Desde la perspectiva radical lo que Nietzsche anunció en su día como (futura) lucha global de las visiones del mundo, una lucha hoy real, es un fenómeno diferente, en cuanto a su apariencia, a su «gramática superficial», de lo que según su esencia, su «gramática profunda», realmente es. Porque si las visiones del mundo y los movimientos políticos modernos luchan, en efecto, y por una parte, necesariamente entre sí, y su lucha es, en un sentido inmediato, real, ya que desde sus propias perspectivas tienden al dominio sobre el todo, por otro, en cambio, también aquí cumple y culmina la voluntad de voluntad su designio uniformador.
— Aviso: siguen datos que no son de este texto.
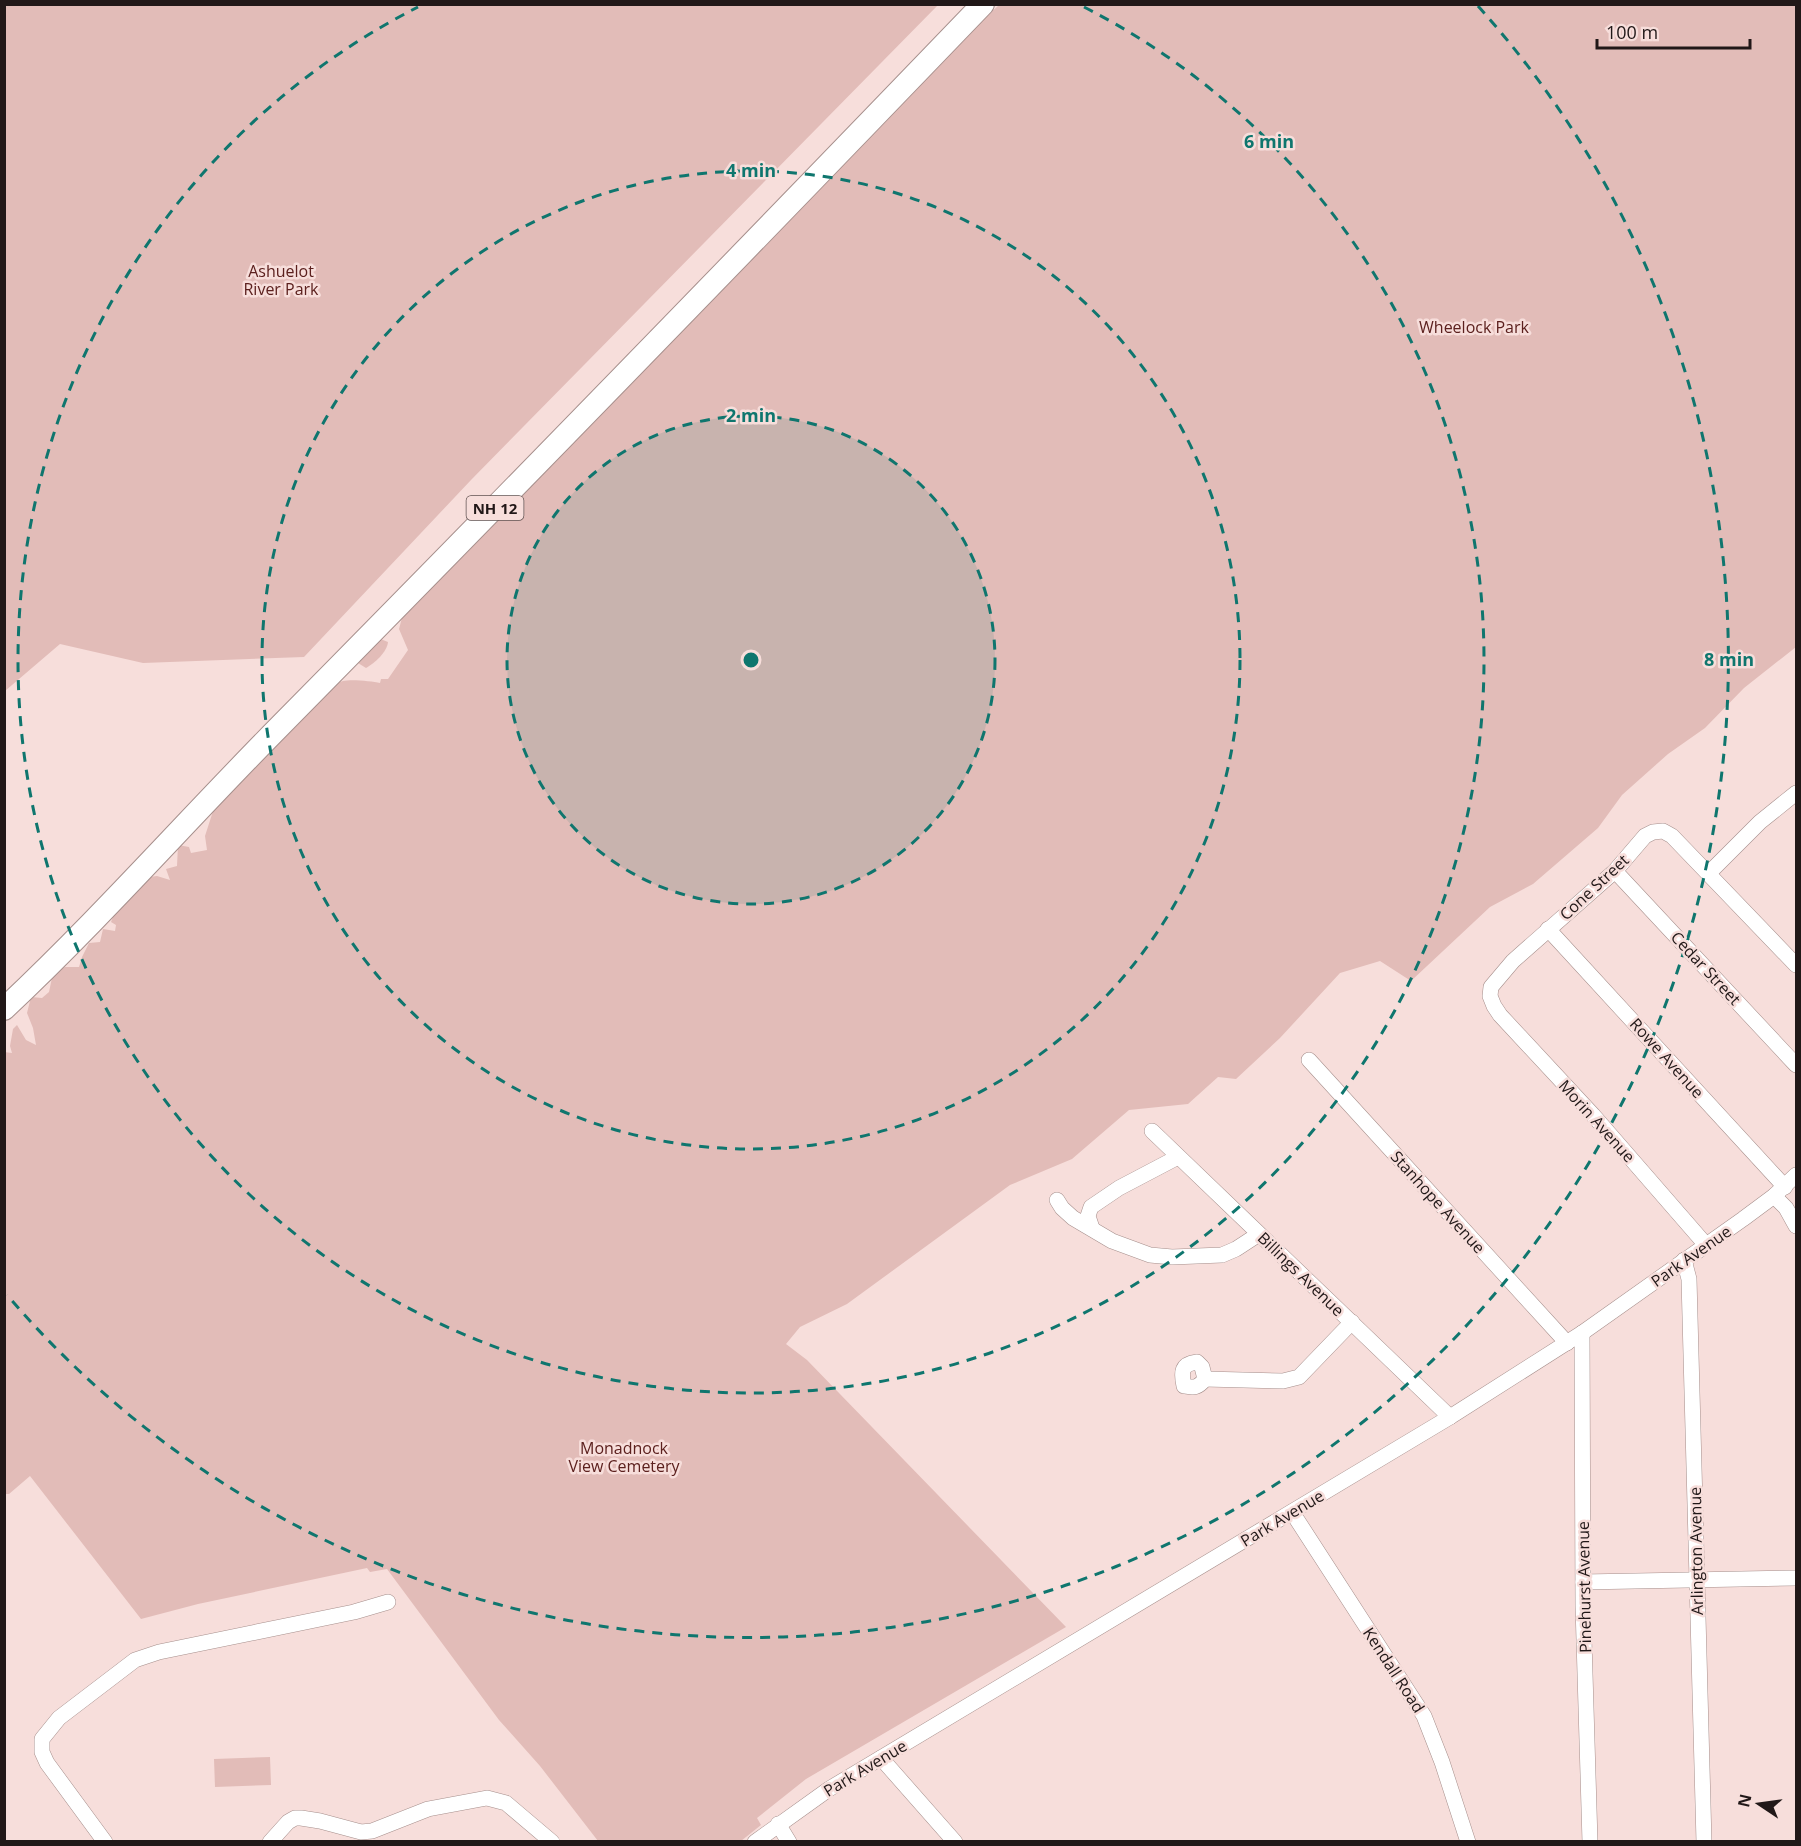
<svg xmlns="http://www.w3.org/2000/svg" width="1801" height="1846" font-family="'Open Sans',sans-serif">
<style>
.green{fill:#e2bcb8}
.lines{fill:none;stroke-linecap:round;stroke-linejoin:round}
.minor-casing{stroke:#a68f8c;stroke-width:16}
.highway-casing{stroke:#a68f8c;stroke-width:24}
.minor{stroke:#fff;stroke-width:15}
.highway{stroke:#fff;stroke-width:22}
.ring{fill:none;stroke:#0f766e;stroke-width:3;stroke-dasharray:10 8}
.labels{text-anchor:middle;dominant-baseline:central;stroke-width:5;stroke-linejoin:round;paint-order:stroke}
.shield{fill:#f7dedb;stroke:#615352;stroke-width:1.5}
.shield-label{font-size:15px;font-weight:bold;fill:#211818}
.park-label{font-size:16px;fill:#5c201e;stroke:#f7dedb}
.street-label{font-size:16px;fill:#211818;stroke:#f7dedb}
.centre{fill:#0f766e;stroke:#f7dedb;stroke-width:3}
.ring-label{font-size:18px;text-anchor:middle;font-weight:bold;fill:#0f766e;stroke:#f7dedb;stroke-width:5;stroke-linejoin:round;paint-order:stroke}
</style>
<rect width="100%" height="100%" fill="#f7dedb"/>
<g class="green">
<path d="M 4,5 L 5,4 L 938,5 L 471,480 L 304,657 L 143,663 L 60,644 L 5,691 Z"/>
<path d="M 999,5 L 1796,5 L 1796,647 L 1744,688 L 1705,728 L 1668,754 L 1622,795 L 1598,828 L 1533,884 L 1490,907 L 1411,981 L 1380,961 L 1340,973 L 1280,1038 L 1236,1079 L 1218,1077 L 1188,1104 L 1129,1110 L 1072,1159 L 1010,1185 L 847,1304 L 800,1327 L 786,1344 L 807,1360 L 1066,1627 L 806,1779 L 757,1818 L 761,1825 L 741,1841 L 598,1841 L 540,1766 L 499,1720 L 387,1569 L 370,1572 L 367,1568 L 198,1604 L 141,1619 L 30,1476 L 9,1494 L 5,1494 L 4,1052 L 12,1053 L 10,1046 L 13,1029 L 17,1025 L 26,1040 L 36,1045 L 33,1028 L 27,1013 L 31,997 L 42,998 L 49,992 L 53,973 L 65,967 L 79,967 L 82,957 L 89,943 L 100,942 L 103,929 L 115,931 L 116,925 L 111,922 L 119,902 L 149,877 L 157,876 L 170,880 L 166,869 L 177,866 L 178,845 L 189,847 L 191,853 L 207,850 L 205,836 L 215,805 L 328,688 C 333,686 338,682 343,681 C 351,679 372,681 380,683 L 381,679 L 388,679 L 408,650 L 399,629 L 403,614 L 957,44 Z"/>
<path d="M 378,638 L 388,642 C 387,652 375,663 366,668 L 358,663 Z"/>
<path d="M 270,1757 L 271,1785 L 215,1787 L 214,1759 Z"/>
</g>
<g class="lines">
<defs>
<g id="minor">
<path d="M 1615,871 L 1796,1065"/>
<path d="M 1709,873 L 1760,822 L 1796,793"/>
<path d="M 1548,929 L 1785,1187"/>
<path d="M 1309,1060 L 1567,1343"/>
<path d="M 1152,1131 L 1450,1417"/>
<path d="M 1774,1196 L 1786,1208 L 1796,1226"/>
<path d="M 1057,1200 L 1062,1208 L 1073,1218 L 1112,1241 L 1150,1255 L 1172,1257 L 1222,1255 L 1236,1249 L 1259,1234"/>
<path d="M 1092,1228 L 1088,1216 L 1091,1207 L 1119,1188 L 1178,1157"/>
<path d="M 1706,1245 L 1593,1115 L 1500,1015 L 1494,1006 L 1490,996 L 1491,987 L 1513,961 L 1615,871 L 1645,836 L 1653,832 L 1663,831 L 1672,836 L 1796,965"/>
<path d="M 1684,1260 L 1689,1279 L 1704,1842"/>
<path d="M 1582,1333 L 1583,1606 L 1590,1842"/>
<path d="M 1197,1362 L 1202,1367 L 1205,1379 C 1198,1388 1194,1388 1184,1386 C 1181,1372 1181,1364 1197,1362 Z"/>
<path d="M 1205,1379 L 1283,1381 L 1299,1377 L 1352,1322"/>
<path d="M 1292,1512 L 1424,1716 L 1442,1762 L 1468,1842"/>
<path d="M 1583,1582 L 1796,1578"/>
<path d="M 881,1758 L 955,1842"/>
<path d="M 778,1824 L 789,1842"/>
<path d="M 105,1842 L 47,1763 L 42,1752 L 42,1739 L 59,1718 L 135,1660 L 159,1652 L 354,1612 L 388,1602"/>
<path d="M 270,1842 L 288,1822 L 295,1818 L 301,1818 L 320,1821 L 361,1832 L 372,1831 L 428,1809 L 487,1798 L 506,1803 L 552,1842"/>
<path d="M 755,1842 L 829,1789 L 1450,1417 L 1582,1333 L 1743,1219 L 1774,1196 L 1796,1175"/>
</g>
<path id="highway" d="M 4,1009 C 100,919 187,820 280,726 C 516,487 750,246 983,4"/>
</defs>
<use href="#minor" class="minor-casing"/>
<use href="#highway" class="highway-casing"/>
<use href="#minor" class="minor"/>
<use href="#highway" class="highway"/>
</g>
<circle cx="751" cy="660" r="244" fill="#0f766e" fill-opacity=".12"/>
<g class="ring">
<circle cx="751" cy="660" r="244"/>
<circle cx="751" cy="660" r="489"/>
<path d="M1084 7A733 733 0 1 1 418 7"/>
<path d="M1478 6A978 978 0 1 1 7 1295"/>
</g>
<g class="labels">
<rect class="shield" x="466.5" y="496" width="57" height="24" rx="4.5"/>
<g class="shield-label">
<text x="495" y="508">NH 12</text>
</g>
<g class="park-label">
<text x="281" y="271">Ashuelot<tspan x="281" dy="18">River Park</tspan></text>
<text x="1474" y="327">Wheelock Park</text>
<text x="624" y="1448">Monadnock<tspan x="624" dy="18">View Cemetery</tspan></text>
</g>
<g class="street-label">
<text transform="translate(1594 887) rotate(-43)">Cone Street</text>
<text transform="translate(1706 968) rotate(47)">Cedar Street</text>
<text transform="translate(1667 1058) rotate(48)">Rowe Avenue</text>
<text transform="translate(1597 1121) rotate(48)">Morin Avenue</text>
<text transform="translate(1438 1202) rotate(48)">Stanhope Avenue</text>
<text transform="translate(1691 1256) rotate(-35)">Park Avenue</text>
<text transform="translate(1301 1274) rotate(44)">Billings Avenue</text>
<text transform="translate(1282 1518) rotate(-31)">Park Avenue</text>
<text transform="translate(1696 1551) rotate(-91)">Arlington Avenue</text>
<text transform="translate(1584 1587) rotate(-91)">Pinehurst Avenue</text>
<text transform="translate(1394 1670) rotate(57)">Kendall Road</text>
<text transform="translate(865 1768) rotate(-31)">Park Avenue</text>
</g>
</g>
<circle cx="751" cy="660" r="9" class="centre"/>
<g class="ring-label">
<text x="1269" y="148">6 min</text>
<text x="751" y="177">4 min</text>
<text x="751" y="422">2 min</text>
<text x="1729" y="666">8 min</text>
</g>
<rect width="1801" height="1846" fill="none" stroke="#211818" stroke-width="12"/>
<g transform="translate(1759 1804) rotate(283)" stroke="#f7dedb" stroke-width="4.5" paint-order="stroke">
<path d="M0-4.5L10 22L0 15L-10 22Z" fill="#211818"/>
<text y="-9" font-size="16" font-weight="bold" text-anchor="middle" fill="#211818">N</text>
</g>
<path d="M1597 39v9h153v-9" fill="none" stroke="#211818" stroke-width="3"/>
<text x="1606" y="39" font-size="18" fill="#211818" stroke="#f7dedb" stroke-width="4.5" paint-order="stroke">100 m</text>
</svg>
En su contraposición superficial, externa, y al hilo de ella, dichos movimientos y visiones del mundo reproducen de igual modo esencial la homogeneidad unitaria, la uniformidad de fondo de la época presente, de nuestra modernidad consumada. Lo que permite a Heidegger percibir socialismo, marxismo, nacionalismo, racismo, biologismo, psicologismo, positivismo, materialismo, «americanismo», liberalismo o «democratismo» como una y la misma cosa -según anticipamos ya-: vectores (aparentemente enfrentados) que cooperan al cálculo, planificación y doma de lo que hay (hombre y ente) a partir de y en orden al interés de dominio de la voluntad de voluntad (rostro ciego, pero activo, del nihilismo plenamente advenido). (Sin que importe demasiado, claro es, la lectura que esos movimientos hagan, llevados de su propia perspectiva, de la relación, que puede ser incluso negativa, que aparentemente sostienen ellos mismos con ese cálculo, esa planificación y esa doma.)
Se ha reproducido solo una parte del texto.